I keep a 1 yuan coin on my keyboard. It reminds me about what matters in life. This is in the same way as some people keep photographs of their family on their desk, or an image of their Alfa convertible as a screensaver, or carry a locket of Boris Johnson’s flaxen hair around their neck.

Anyway, my yuan is worth 12 pence, or, more to the point, just over 14 cents (US). Thus, an American dollar will buy seven of these yuan, or renminbi (the formal term meaning “people’s currency”, of course). The exchange rate has just, as the saying goes, “cracked seven” (or “po qi”, as they say in China). A year ago, a dollar would buy 6.85 renminbi, and five years ago 6.15. So it is not a seismic shift, but it is a psychologically and symbolically significant moment. The Chinese have devalued their currency to offset Donald Trump’s tariffs, and no doubt he will simply add more tariffs in a tit-for-tat retaliation. Such are the escalating dynamics of the US-China trade war.
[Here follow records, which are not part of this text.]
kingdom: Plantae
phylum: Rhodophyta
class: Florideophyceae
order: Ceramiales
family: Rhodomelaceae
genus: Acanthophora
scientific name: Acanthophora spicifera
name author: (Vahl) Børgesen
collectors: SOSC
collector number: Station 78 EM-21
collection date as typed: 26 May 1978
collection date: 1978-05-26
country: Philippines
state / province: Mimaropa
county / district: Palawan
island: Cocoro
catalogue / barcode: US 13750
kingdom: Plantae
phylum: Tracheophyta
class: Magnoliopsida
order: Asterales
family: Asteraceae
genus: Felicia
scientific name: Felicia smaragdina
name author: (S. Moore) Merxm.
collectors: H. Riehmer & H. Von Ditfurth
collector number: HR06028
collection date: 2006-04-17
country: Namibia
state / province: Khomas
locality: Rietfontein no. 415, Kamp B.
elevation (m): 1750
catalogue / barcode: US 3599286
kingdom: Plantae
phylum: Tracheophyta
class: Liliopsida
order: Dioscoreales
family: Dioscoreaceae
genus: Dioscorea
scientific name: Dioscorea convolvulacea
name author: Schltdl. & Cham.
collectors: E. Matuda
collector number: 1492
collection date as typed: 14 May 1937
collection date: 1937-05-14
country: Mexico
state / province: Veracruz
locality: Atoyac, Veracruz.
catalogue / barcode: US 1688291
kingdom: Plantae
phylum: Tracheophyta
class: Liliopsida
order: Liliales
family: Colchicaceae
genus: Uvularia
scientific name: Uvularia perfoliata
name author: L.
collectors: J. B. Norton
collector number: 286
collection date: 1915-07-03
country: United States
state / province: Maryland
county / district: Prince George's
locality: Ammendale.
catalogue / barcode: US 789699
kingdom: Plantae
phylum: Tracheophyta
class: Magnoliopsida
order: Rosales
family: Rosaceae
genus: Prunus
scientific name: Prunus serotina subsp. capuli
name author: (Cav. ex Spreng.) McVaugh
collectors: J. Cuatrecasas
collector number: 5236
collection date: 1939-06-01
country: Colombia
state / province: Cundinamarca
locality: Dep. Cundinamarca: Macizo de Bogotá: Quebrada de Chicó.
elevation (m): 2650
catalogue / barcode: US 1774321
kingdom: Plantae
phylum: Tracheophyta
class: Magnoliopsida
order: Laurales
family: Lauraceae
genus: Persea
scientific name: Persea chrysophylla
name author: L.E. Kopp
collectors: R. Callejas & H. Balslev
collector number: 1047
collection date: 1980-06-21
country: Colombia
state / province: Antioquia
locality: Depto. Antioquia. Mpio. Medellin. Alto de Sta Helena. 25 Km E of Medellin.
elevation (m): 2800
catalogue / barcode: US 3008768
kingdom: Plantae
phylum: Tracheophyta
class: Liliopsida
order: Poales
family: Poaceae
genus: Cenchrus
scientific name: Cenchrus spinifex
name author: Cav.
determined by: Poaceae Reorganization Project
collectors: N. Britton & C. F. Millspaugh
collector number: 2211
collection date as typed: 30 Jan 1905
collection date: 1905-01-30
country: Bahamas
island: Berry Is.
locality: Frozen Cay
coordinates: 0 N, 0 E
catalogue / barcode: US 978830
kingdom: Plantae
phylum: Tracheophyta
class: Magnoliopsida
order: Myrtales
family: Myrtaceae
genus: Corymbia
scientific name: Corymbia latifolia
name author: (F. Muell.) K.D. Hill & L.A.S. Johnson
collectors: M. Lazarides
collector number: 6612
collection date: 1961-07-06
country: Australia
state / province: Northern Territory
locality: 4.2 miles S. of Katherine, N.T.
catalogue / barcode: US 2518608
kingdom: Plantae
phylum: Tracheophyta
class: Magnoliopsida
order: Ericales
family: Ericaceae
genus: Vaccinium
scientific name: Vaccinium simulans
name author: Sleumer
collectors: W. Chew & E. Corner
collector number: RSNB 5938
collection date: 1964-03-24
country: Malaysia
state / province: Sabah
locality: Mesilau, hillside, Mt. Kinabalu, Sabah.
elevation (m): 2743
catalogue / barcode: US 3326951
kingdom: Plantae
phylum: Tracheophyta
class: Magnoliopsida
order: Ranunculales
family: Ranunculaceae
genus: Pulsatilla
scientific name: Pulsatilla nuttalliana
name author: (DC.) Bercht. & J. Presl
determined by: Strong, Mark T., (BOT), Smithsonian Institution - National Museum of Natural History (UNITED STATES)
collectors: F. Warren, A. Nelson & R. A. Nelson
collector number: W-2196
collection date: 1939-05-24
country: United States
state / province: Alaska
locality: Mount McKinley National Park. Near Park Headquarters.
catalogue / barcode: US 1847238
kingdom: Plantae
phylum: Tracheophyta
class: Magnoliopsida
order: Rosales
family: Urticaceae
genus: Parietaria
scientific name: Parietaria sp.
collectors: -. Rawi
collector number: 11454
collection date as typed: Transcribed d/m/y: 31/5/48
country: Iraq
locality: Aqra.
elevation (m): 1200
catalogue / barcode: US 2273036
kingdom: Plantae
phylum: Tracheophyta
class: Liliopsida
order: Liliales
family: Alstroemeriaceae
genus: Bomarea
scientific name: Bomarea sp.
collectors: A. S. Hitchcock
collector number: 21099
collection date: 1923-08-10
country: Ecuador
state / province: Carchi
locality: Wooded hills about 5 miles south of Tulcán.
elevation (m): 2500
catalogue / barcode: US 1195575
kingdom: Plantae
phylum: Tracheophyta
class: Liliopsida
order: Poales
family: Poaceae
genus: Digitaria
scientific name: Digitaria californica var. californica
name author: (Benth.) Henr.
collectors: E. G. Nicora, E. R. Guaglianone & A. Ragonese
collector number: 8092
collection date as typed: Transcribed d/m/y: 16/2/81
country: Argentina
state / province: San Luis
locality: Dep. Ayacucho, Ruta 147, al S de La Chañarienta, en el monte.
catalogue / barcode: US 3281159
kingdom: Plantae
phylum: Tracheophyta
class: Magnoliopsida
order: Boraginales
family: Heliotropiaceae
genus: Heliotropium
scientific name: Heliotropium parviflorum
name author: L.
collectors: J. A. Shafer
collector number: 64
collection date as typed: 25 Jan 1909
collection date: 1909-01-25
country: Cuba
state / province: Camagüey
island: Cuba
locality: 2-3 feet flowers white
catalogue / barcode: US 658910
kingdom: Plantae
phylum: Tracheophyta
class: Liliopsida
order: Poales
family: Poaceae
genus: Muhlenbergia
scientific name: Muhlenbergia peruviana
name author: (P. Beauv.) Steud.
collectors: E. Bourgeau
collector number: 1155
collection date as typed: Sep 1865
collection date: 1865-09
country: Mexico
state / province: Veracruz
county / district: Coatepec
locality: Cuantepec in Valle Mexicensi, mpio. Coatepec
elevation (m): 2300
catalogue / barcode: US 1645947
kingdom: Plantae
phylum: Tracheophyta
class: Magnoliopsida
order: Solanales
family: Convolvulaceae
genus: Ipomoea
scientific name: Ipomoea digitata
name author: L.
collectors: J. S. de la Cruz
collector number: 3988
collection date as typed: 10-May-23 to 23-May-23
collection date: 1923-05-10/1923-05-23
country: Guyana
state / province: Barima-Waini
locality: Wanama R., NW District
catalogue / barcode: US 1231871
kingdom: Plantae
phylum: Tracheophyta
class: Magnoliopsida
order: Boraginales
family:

It doesn’t stop there. The White House, generally, has begun to create “linkage” between the two powers’ economic relationship and their equally strained geopolitical one. These points of contention cover everything from American unease about the Belt and Road Initiative (with its overtones of neo-colonialism from Sri Lanka to Djibouti to Italy, Taiwan, various sovereignty disputes in the South China Sea and, potentially, over Hong Kong). Washington and Beijing don’t have to look far for things to row about.